Show all lines from the material that carry the word "Asesorar".

Given data.
· · · · ·

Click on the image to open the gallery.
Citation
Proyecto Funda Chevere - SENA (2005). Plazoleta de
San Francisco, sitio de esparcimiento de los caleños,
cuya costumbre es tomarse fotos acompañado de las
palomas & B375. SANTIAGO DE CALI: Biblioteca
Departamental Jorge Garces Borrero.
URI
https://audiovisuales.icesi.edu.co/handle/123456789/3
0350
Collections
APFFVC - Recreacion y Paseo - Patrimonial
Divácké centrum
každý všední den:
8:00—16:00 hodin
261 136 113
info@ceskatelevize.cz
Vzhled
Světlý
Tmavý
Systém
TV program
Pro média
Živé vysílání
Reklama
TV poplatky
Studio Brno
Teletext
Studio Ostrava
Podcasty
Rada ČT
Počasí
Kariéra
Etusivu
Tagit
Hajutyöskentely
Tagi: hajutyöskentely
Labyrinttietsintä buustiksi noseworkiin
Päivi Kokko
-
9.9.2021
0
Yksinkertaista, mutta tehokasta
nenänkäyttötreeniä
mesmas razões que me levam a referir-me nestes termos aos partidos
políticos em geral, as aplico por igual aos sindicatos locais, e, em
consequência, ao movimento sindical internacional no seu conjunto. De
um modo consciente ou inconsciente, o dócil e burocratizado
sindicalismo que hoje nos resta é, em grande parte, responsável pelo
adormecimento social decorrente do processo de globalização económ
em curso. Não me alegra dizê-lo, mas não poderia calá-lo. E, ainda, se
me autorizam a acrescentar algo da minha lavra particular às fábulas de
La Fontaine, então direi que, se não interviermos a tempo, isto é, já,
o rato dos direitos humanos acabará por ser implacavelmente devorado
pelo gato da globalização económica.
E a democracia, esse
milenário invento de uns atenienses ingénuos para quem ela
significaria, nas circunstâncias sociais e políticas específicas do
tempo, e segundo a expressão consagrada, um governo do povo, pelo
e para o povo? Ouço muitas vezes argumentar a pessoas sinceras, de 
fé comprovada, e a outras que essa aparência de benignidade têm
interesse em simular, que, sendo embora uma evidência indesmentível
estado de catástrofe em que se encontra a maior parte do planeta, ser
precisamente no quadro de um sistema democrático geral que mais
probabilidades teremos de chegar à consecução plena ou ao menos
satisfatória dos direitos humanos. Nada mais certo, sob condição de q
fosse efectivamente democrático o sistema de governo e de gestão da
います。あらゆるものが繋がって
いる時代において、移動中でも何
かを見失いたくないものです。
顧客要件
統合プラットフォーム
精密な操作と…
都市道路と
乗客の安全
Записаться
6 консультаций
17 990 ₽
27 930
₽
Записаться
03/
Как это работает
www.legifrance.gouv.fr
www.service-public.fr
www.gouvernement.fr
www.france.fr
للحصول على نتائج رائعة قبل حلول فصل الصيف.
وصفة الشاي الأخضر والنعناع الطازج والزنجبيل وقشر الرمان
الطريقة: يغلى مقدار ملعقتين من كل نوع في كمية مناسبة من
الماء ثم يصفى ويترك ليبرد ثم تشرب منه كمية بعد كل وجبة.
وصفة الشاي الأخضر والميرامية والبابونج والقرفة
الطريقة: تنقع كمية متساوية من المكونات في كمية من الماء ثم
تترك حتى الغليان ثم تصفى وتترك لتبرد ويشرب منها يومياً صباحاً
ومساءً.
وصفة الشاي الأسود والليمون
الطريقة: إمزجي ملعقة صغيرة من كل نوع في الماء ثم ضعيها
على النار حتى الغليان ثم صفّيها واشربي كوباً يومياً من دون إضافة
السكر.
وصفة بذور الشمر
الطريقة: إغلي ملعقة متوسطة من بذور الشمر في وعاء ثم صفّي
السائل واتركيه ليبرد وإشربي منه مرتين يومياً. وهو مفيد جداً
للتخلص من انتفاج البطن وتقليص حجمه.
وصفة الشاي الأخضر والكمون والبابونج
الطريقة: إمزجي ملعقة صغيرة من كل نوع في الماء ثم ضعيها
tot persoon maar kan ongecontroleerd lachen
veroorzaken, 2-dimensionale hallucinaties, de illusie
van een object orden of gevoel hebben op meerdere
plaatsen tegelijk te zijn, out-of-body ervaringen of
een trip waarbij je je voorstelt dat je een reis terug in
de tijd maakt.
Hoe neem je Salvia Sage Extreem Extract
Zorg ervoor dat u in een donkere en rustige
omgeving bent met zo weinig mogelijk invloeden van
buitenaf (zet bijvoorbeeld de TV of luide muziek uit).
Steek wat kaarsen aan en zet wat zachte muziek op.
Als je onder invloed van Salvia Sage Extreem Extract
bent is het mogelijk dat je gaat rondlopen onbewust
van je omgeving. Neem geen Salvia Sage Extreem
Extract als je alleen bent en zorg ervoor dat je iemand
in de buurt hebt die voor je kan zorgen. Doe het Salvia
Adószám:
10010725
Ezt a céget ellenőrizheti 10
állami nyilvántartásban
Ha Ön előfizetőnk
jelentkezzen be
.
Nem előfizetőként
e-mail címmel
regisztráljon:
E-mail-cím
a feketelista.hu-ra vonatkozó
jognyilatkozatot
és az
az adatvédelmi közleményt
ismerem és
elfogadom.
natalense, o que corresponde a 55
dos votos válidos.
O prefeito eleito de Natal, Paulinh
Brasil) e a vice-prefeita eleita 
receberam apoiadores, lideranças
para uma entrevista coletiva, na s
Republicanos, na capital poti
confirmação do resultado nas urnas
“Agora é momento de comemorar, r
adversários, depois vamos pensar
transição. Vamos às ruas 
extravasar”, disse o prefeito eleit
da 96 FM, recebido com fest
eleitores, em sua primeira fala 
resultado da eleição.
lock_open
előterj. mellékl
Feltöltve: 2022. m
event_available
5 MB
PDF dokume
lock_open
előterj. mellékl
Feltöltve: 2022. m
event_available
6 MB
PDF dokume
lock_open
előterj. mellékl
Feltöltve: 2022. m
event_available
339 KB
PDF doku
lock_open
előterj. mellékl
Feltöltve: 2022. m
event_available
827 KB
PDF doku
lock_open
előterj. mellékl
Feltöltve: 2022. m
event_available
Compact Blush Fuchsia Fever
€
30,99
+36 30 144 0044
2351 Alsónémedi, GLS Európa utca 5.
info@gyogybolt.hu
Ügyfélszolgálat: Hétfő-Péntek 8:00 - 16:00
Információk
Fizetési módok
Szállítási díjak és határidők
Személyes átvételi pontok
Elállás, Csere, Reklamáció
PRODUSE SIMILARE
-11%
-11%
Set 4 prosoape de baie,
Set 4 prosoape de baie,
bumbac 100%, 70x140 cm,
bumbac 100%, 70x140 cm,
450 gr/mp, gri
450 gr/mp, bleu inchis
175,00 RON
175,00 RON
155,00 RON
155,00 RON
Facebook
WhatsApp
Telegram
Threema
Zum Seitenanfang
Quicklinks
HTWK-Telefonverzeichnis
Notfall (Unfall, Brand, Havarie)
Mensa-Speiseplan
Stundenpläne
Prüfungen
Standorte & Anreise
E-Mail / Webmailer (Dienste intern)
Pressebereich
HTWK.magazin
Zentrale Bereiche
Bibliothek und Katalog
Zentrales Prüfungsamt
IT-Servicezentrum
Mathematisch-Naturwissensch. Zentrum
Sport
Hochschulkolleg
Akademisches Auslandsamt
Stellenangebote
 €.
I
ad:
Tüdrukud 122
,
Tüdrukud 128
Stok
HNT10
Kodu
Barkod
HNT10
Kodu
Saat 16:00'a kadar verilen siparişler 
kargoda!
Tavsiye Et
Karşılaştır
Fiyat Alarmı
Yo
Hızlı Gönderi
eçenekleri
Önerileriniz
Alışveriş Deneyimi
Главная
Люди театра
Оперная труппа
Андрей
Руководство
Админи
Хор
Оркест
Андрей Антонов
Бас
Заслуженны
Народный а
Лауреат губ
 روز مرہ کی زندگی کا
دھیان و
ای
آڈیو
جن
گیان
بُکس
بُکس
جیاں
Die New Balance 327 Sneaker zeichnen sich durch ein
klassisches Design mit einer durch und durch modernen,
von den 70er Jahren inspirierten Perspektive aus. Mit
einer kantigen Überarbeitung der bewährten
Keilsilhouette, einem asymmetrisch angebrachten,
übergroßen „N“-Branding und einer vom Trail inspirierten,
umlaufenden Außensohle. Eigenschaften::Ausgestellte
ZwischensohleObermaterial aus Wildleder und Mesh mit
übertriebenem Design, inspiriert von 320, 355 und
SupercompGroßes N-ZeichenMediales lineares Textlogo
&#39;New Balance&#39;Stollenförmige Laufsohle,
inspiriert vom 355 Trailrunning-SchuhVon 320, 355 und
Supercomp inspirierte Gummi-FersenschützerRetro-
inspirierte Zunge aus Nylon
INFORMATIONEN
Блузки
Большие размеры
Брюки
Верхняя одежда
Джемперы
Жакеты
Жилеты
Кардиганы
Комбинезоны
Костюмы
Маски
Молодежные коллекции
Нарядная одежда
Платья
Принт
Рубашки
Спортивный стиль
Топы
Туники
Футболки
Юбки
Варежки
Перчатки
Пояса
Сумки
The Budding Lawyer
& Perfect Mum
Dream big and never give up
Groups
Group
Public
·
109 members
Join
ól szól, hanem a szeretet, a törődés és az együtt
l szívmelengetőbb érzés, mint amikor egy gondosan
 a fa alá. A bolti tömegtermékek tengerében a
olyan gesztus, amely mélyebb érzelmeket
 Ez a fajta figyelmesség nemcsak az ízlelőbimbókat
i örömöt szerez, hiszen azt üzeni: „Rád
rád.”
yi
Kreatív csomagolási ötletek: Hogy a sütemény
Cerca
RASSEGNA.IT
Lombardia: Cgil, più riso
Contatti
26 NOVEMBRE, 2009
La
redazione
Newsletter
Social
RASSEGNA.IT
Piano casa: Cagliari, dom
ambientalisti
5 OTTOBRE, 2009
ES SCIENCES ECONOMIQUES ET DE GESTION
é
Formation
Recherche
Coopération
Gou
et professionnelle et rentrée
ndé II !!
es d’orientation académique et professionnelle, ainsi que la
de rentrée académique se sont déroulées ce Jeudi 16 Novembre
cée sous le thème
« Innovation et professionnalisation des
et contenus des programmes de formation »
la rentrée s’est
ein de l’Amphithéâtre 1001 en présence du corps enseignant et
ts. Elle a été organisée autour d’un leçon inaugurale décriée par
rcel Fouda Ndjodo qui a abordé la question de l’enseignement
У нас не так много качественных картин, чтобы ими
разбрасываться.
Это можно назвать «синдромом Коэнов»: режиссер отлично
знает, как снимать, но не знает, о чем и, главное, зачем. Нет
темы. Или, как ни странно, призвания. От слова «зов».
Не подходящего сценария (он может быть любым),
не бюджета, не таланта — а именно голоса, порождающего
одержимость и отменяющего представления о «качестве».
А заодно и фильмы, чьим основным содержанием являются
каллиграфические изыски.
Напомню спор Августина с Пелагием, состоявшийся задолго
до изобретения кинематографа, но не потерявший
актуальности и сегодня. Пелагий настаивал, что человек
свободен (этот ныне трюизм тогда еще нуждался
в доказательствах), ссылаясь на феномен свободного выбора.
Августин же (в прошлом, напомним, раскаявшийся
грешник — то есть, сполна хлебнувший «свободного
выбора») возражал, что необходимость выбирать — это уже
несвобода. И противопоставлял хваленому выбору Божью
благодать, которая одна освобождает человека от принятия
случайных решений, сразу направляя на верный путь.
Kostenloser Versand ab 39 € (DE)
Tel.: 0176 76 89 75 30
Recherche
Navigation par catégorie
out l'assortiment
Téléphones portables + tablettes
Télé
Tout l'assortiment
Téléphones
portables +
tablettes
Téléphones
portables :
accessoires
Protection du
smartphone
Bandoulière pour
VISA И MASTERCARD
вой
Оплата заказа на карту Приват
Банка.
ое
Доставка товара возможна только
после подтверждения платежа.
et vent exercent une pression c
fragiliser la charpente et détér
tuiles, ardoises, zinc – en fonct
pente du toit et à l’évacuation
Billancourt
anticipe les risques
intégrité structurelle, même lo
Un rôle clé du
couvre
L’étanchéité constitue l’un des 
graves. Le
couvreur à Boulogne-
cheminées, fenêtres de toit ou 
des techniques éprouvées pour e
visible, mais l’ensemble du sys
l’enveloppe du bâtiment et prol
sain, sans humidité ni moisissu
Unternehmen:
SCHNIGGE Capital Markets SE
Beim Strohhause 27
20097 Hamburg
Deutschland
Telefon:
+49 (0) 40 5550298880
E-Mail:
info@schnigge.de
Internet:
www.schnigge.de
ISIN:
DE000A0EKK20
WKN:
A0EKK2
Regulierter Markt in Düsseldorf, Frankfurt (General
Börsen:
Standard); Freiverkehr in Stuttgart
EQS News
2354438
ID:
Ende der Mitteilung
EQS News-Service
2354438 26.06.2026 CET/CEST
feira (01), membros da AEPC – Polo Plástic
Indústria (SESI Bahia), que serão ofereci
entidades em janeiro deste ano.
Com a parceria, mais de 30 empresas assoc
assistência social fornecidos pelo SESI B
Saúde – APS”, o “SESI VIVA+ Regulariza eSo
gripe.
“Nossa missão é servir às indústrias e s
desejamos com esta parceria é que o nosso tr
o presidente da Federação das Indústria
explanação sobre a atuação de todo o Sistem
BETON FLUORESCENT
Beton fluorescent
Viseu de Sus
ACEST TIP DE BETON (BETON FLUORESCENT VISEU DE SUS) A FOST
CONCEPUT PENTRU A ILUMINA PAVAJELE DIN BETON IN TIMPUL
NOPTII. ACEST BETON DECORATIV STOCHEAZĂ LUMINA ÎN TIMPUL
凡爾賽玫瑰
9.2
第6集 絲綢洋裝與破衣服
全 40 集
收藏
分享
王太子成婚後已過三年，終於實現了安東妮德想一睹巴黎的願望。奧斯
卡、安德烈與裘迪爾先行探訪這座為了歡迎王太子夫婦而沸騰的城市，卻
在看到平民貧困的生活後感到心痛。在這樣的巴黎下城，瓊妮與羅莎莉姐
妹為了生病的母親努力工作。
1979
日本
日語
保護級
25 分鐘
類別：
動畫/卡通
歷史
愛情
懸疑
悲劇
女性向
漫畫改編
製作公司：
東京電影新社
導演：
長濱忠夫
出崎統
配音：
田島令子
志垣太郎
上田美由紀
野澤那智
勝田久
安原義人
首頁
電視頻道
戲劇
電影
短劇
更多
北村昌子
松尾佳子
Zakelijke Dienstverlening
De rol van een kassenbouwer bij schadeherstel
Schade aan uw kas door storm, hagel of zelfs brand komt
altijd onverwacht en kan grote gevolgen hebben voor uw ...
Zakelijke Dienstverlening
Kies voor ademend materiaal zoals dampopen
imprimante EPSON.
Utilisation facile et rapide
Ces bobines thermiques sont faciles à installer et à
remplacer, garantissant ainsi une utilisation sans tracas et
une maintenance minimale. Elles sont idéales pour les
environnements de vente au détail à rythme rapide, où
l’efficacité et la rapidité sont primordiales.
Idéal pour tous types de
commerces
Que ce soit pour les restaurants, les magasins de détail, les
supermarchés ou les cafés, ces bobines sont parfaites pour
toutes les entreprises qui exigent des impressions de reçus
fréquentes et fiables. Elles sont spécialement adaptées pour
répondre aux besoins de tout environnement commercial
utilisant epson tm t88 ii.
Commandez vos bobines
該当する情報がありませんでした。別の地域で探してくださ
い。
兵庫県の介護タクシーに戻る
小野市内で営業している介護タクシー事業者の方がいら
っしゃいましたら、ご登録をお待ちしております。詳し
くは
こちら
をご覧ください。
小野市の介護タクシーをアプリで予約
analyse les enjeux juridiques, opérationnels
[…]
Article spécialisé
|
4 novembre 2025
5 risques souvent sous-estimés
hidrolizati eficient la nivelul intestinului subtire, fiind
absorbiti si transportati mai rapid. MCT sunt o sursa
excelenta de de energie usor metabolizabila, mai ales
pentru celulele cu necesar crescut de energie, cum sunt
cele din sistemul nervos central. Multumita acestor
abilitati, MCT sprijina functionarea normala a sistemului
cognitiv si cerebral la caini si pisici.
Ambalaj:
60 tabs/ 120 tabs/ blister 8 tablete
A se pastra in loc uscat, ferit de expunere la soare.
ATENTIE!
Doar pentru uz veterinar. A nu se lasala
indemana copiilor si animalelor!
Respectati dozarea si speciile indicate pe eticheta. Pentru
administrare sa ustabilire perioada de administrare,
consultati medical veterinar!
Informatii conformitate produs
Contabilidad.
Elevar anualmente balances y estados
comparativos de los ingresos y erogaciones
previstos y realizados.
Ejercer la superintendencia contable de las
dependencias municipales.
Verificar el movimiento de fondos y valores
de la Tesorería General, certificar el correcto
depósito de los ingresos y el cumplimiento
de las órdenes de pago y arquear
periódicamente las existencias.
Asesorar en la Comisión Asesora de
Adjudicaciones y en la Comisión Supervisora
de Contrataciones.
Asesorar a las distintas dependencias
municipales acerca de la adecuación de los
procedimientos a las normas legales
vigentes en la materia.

· · · · ·

Response to this exercise.
Asesorar en la Comisión Asesora de
Asesorar a las distintas dependencias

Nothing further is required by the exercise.